*Exercise goal*: Retype the data below without changing anything.

╭──

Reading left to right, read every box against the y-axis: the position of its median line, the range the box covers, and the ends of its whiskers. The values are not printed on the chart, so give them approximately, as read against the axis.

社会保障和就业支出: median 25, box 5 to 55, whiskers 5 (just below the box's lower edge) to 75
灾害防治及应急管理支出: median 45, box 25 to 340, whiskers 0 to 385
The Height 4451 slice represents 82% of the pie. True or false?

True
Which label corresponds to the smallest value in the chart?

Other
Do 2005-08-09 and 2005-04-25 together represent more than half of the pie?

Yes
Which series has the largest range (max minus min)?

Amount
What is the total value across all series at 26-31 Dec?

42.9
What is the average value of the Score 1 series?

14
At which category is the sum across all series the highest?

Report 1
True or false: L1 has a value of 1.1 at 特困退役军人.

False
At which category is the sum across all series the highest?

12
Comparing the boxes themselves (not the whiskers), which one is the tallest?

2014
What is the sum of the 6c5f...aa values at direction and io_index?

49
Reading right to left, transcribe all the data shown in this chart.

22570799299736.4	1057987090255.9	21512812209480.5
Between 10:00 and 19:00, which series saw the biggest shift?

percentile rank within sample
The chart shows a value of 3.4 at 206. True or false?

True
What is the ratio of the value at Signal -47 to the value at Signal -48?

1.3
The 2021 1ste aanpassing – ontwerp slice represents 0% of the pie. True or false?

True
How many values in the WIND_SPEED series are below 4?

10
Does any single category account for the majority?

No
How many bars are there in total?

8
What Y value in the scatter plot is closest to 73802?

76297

╰──

*Task output*:
Reading left to right, read every box against the y-axis: the position of its median line, the range the box covers, and the ends of its whiskers. The values are not printed on the chart, so give them approximately, as read against the axis.

社会保障和就业支出: median 25, box 5 to 55, whiskers 5 (just below the box's lower edge) to 75
灾害防治及应急管理支出: median 45, box 25 to 340, whiskers 0 to 385
The Height 4451 slice represents 82% of the pie. True or false?

True
Which label corresponds to the smallest value in the chart?

Other
Do 2005-08-09 and 2005-04-25 together represent more than half of the pie?

Yes
Which series has the largest range (max minus min)?

Amount
What is the total value across all series at 26-31 Dec?

42.9
What is the average value of the Score 1 series?

14
At which category is the sum across all series the highest?

Report 1
True or false: L1 has a value of 1.1 at 特困退役军人.

False
At which category is the sum across all series the highest?

12
Comparing the boxes themselves (not the whiskers), which one is the tallest?

2014
What is the sum of the 6c5f...aa values at direction and io_index?

49
Reading right to left, transcribe all the data shown in this chart.

22570799299736.4	1057987090255.9	21512812209480.5
Between 10:00 and 19:00, which series saw the biggest shift?

percentile rank within sample
The chart shows a value of 3.4 at 206. True or false?

True
What is the ratio of the value at Signal -47 to the value at Signal -48?

1.3
The 2021 1ste aanpassing – ontwerp slice represents 0% of the pie. True or false?

True
How many values in the WIND_SPEED series are below 4?

10
Does any single category account for the majority?

No
How many bars are there in total?

8
What Y value in the scatter plot is closest to 73802?

76297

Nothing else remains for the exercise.